In this article, I am introducing an item analysis software tool that I use, as a teacher, to enrich my education. And it is totally free for you to use!

It consists of a spreadsheet that provides a quality check of the test that I used. Most importantly I am able to use the generated data as valuable personal feedback material for my students.

#### The test matrix

The first stage of the spreadsheet consists of the test matrix. Here the weight factor of all questions (or problems) must be filled in (the spreadsheet handles at the moment a maximum of 18 questions). Each question can furthermore be labeled into a maximum of 7 categories, depending on the subject you teach an on the learning factors that you want to monitor. After filling, the matrix also provides a fast and easy check beforehand of the validity and quality of the test.

The example test consists of 10 questions, with a maximum total score of 33 points.
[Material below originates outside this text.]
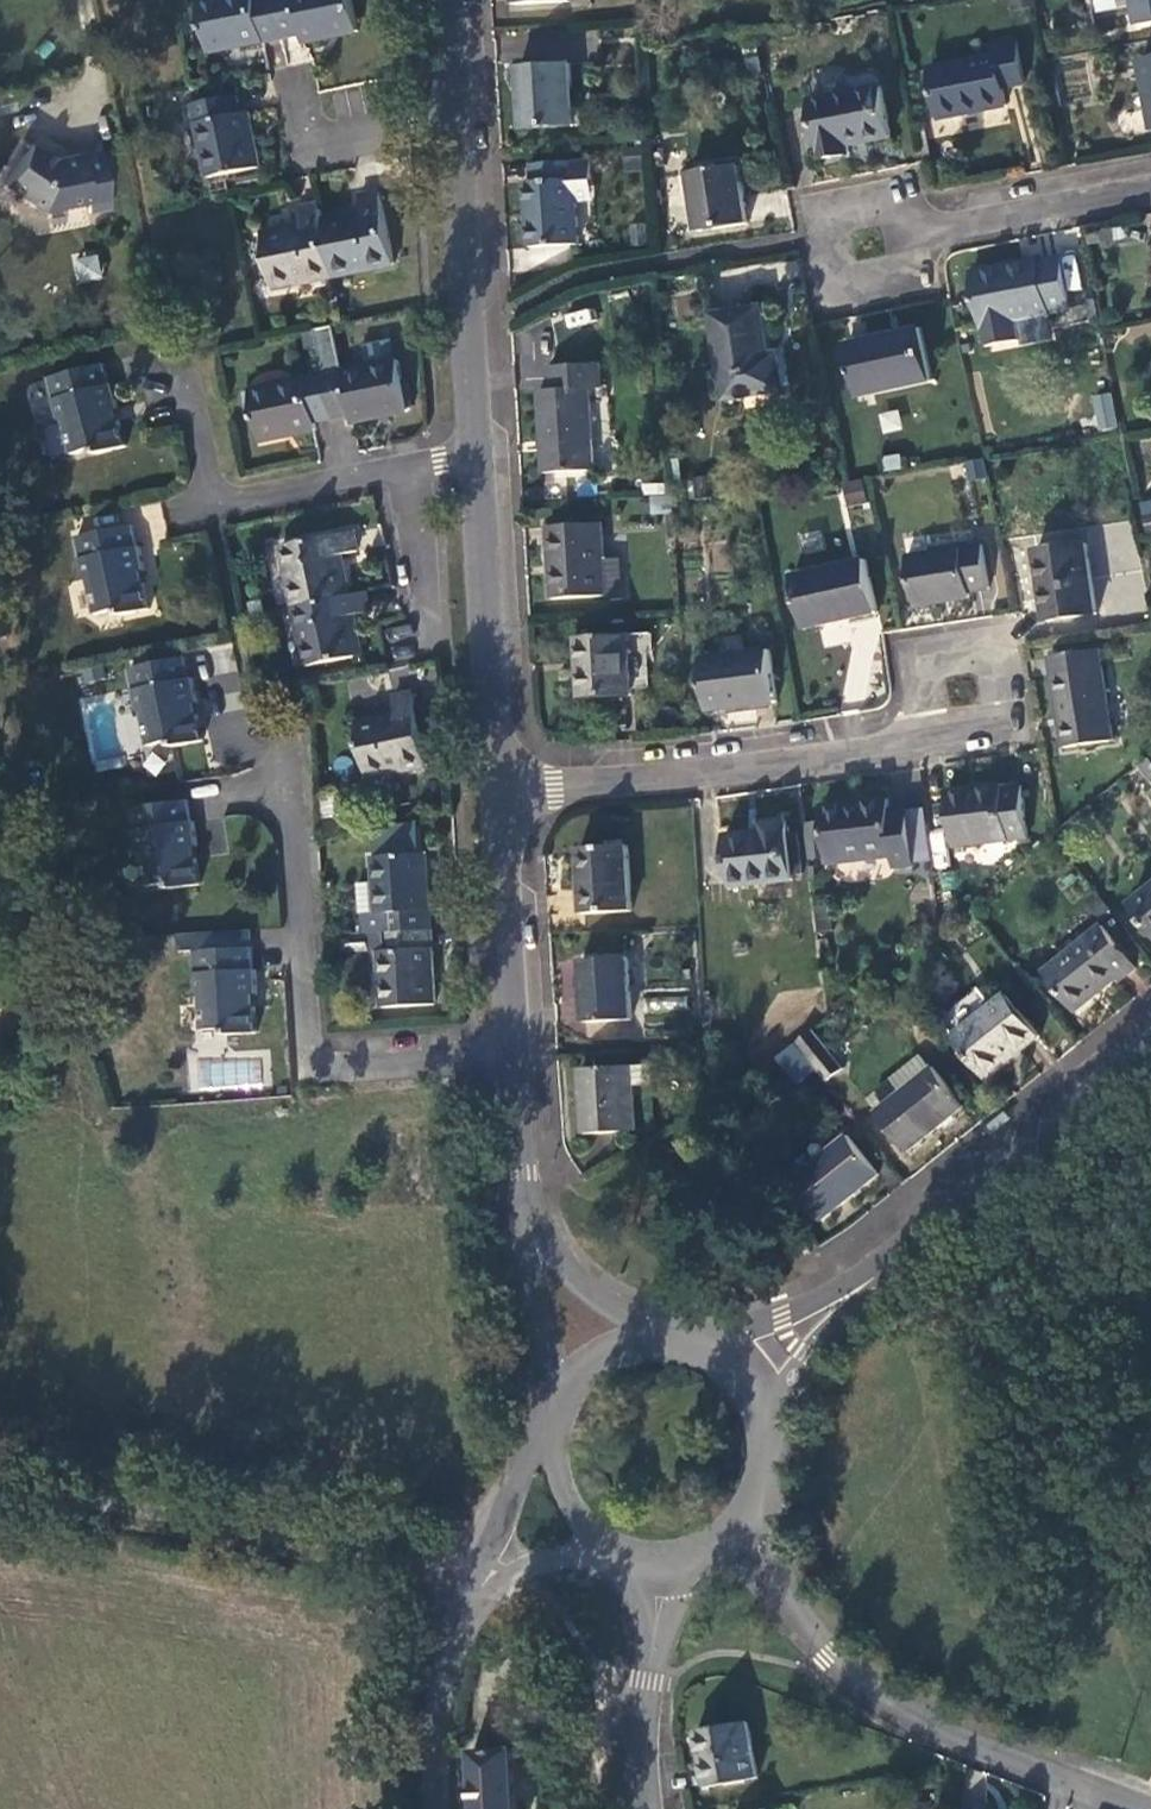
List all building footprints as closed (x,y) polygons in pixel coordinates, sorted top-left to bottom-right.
[(204,54),(278,40),(269,0),(260,0),(250,2),(249,0),(209,0),(194,3),(204,54)] [(345,0),(269,0),(278,40),(296,37),(297,43),(352,33),(345,0)] [(1010,14),(1033,9),(1032,6),(1031,0),(1008,0),(1010,14)] [(1130,33),(1150,29),(1150,0),(1125,0),(1130,33)] [(1020,80),(1014,46),(991,49),(994,62),(926,76),(935,125),(1004,112),(1001,93),(999,84),(1020,80)] [(571,127),(567,65),(517,69),(521,128),(571,127)] [(1137,68),(1149,136),(1150,136),(1150,65),(1137,68)] [(1021,89),(1020,80),(999,84),(1001,93),(1021,89)] [(875,89),(805,102),(816,163),(843,159),(841,151),(885,141),(875,89)] [(205,180),(257,170),(245,114),(237,116),(233,99),(189,108),(205,180)] [(102,211),(92,154),(47,162),(27,148),(0,188),(36,213),(81,204),(83,214),(102,211)] [(570,164),(529,166),(529,184),(523,185),(527,249),(574,247),(572,206),(571,185),(589,183),(588,163),(570,164)] [(736,167),(687,176),(695,233),(745,226),(736,167)] [(590,205),(589,183),(571,185),(572,206),(590,205)] [(345,214),(318,219),(329,276),(388,265),(374,193),(353,198),(356,212),(357,217),(346,220),(345,214)] [(267,289),(329,276),(318,219),(314,205),(295,209),(297,224),(298,228),(284,231),(283,227),(256,232),(267,289)] [(72,258),(77,282),(102,276),(96,253),(72,258)] [(984,354),(1018,347),(1015,329),(1046,323),(1046,319),(1068,315),(1058,266),(1037,270),(1036,267),(969,280),(980,335),(984,354)] [(751,319),(701,325),(712,406),(733,404),(734,411),(778,405),(772,366),(758,367),(751,319)] [(915,337),(845,350),(854,402),(925,388),(915,337)] [(396,362),(318,378),(326,419),(352,413),(354,422),(407,410),(396,362)] [(110,365),(55,379),(65,421),(69,423),(78,455),(101,449),(102,455),(131,448),(122,410),(125,410),(119,386),(116,386),(110,365)] [(603,470),(596,365),(545,368),(546,393),(535,394),(541,474),(603,470)] [(312,421),(326,419),(318,378),(252,391),(261,440),(314,432),(312,421)] [(1097,431),(1117,427),(1111,391),(1090,395),(1097,431)] [(964,460),(966,479),(985,477),(983,458),(964,460)] [(841,482),(845,506),(866,503),(861,478),(841,482)] [(1150,524),(1150,499),(1139,502),(1144,525),(1150,524)] [(158,503),(144,506),(152,540),(166,536),(158,503)] [(136,527),(81,538),(89,580),(93,583),(99,616),(122,611),(123,617),(153,611),(148,572),(146,573),(143,548),(141,548),(136,527)] [(598,528),(544,532),(549,603),(602,599),(600,563),(598,528)] [(278,551),(289,610),(344,599),(338,570),(333,571),(330,560),(353,555),(349,535),(278,551)] [(974,544),(899,555),(908,605),(962,597),(961,589),(980,586),(974,544)] [(1092,623),(1083,552),(1032,559),(1042,628),(1092,623)] [(621,562),(600,563),(602,599),(624,598),(621,562)] [(860,569),(787,585),(798,635),(870,621),(860,569)] [(364,615),(360,596),(344,599),(289,610),(301,669),(356,657),(351,630),(346,632),(343,620),(364,615)] [(632,698),(626,638),(577,643),(581,703),(632,698)] [(768,658),(700,667),(706,717),(773,707),(768,658)] [(188,659),(132,670),(141,712),(145,715),(151,747),(174,743),(175,748),(204,743),(198,705),(201,704),(196,680),(193,681),(188,659)] [(1106,751),(1093,660),(1043,666),(1056,757),(1106,751)] [(362,782),(422,770),(408,700),(388,704),(390,719),(353,727),(362,782)] [(1143,766),(1132,776),(1145,792),(1150,788),(1150,775),(1143,766)] [(948,854),(1021,845),(1015,796),(996,799),(995,795),(941,802),(948,854)] [(189,802),(132,809),(138,852),(142,856),(146,888),(169,886),(170,891),(200,887),(195,848),(198,848),(195,824),(192,824),(189,802)] [(909,880),(903,825),(884,826),(883,815),(820,820),(824,875),(889,870),(891,881),(909,880)] [(788,892),(784,834),(760,835),(761,843),(726,847),(728,896),(788,892)] [(624,917),(620,852),(575,856),(579,920),(624,917)] [(370,887),(372,920),(357,921),(359,938),(380,937),(421,935),(416,865),(368,869),(370,887)] [(372,920),(370,887),(352,887),(354,921),(357,921),(372,920)] [(1127,913),(1150,942),(1150,893),(1127,913)] [(194,953),(251,950),(250,931),(176,935),(177,954),(194,953)] [(1094,932),(1038,979),(1069,1018),(1110,984),(1112,986),(1127,975),(1094,932)] [(426,1010),(421,935),(380,937),(382,957),(375,958),(378,1011),(426,1010)] [(251,950),(194,953),(196,996),(200,1000),(201,1032),(225,1032),(225,1037),(256,1036),(254,997),(257,997),(255,972),(252,972),(251,950)] [(623,1025),(620,964),(578,966),(580,1028),(623,1025)] [(1001,1002),(950,1044),(981,1084),(1033,1043),(1001,1002)] [(833,1076),(803,1038),(789,1050),(810,1076),(820,1088),(833,1076)] [(790,1090),(810,1076),(789,1050),(770,1065),(790,1090)] [(900,1157),(956,1112),(916,1059),(884,1085),(894,1098),(869,1119),(900,1157)] [(643,1071),(623,1072),(624,1088),(644,1087),(643,1071)] [(579,1135),(626,1134),(624,1088),(623,1072),(577,1074),(579,1135)] [(841,1142),(784,1189),(814,1227),(871,1180),(841,1142)] [(756,1765),(746,1710),(696,1720),(706,1774),(756,1765)] [(475,1743),(478,1808),(519,1808),(516,1744),(516,1742),(475,1743)] [(516,1744),(519,1808),(537,1808),(533,1744),(516,1744)]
#### The individual test results

Now it is time to fill in the names of all participating pupils. When the email addresses are also included, communication with the pupils can be greatly facilitated. This spreadsheet is developed to work seamlessly with the ‘YAMM’ mail add-on within the Google Education environment.

The detailed results of the tests must, of course, be filled in, per individual pupil.

#### Analysis of the test results on a group scale

When al test results are copied into the spreadsheet some interesting variables are visible to be judged by you. The class average score (Mean), the percentage of fails. But also the p-value and Rit value of every question of the test are presented. The Rit value quantifies the discriminating power of the question. Rit values become really meaningful only when the number of students exceeds 50.

You can now verify the validity of each of your individual questions. A p-value between 0,3 and 0,8 is desirable, as is a Rit value greater than 0,2. Deviations light up in red.

For each of the categories that you decided to include in your analysis, the class average p-value is also presented.

These general test results form a powerful instrument for you as a teacher. With it you can investigate the trustworthiness of the test as a whole. Weak questions will stand out as such. By replacing, or reformulating, these weak questions with a view to future use of this test, the quality, and thus the effectiveness, of the test can be improved. Questions and/or categories with a low score could also indicate attention points for future lessons. In our example, the students struggled significantly more with the quantitative problems in the test, questions where they had to calculate. I can choose to adjust the activities in my lessons accordingly.

**Analysis of the results on an individual scale**

You also gain valuable information on the absolute and relative results of each of your pupils. The score and grade are depicted, as well as the percentile score of the pupil, rounded to the nearest decade (students with a percentile score below 20% receive the somewhat less punitive ‘<20 o:p=””>

Furthermore, the percentages per category are calculated and made visible. Scores below 50% light up in red. Now you can zoom in on specific qualities and deficiencies of each of your students. Subsequently, you have the choice to share some or all of these results with your students. It can be a part of a standard reflection activity (please read my article on this, ‘Good practice 3’). I share this insightful information with my pupils by means of an automatically generated and personal mail, or in the form of a reflection form.

#### Conclusion

Bringing this analysis tool into my system I am experiencing four advantages:

- Filling in the matrix forces me to reconsider the validity of the test that I am planning to deploy.
- The test results are saved together in one clear system. I noticed that I started to make fewer mistakes in the process of revising the test results. This alone more than compensated the extra time it takes to fill in all individual results of my pupils.
- I can evaluate the validity of my test, and of all of the questions in it. It enables me to improve the quality of my test, for future purposes.

And most importantly

- It enables me to give highly valuable, personal and data-based feedback to my students. So that I can help them better in the process of learning.